◆ AIM OF THE EXERCISE ◆
Convert the listing lines starting at the line that contains "phylum: Arthropoda" and ending at the line that contains "scientific name: Polistes dominula", both included, into a JSON list of strings with one string per line. Leave out any blank lines.

◆ MATERIAL FOR THE TASK ◆

-- Begin --

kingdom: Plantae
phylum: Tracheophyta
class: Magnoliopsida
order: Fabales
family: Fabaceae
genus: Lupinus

-- End --
-- Begin --

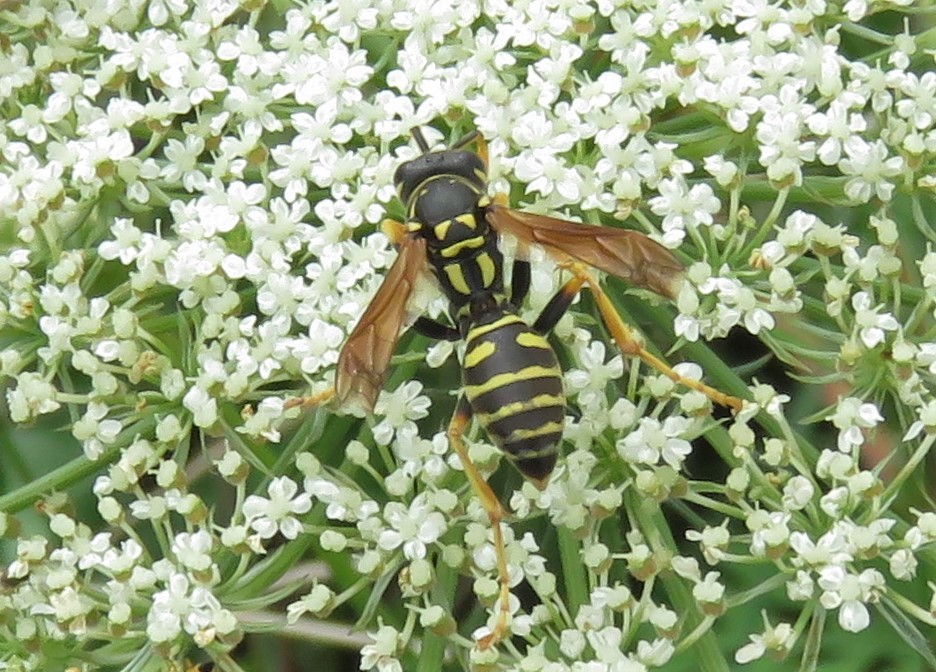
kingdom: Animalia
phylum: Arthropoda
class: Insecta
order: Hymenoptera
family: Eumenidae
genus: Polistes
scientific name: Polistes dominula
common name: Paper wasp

-- End --
-- Begin --

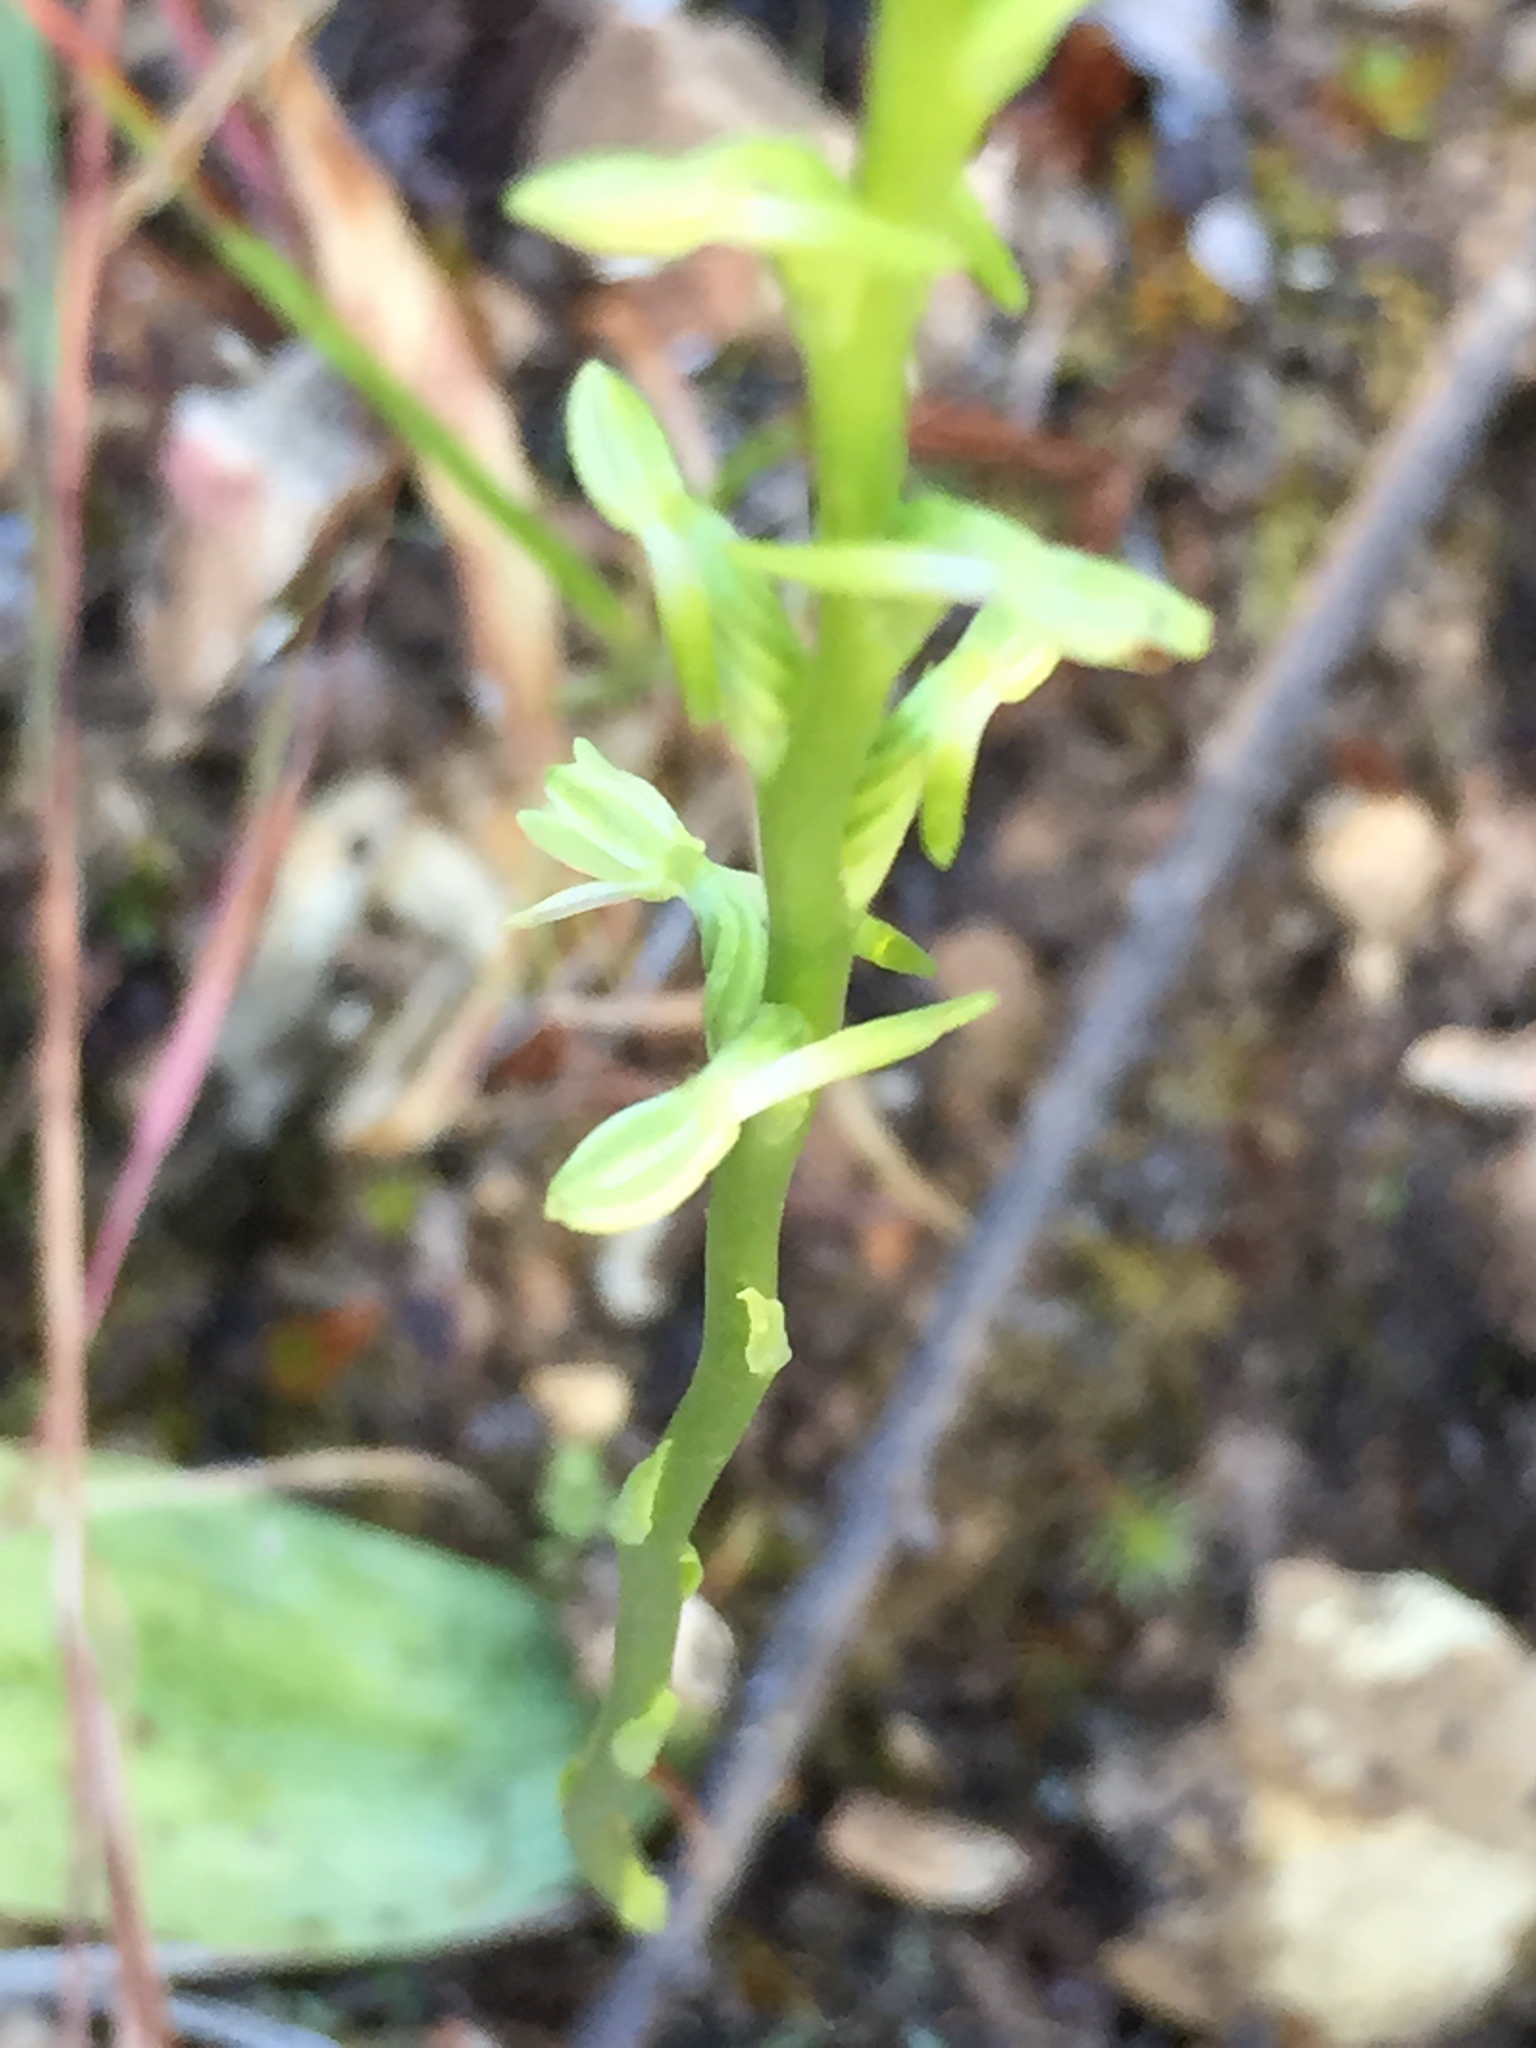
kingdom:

-- End --

◆ TASK RESPONSE ◆
[
  "phylum: Arthropoda",
  "class: Insecta",
  "order: Hymenoptera",
  "family: Eumenidae",
  "genus: Polistes",
  "scientific name: Polistes dominula"
]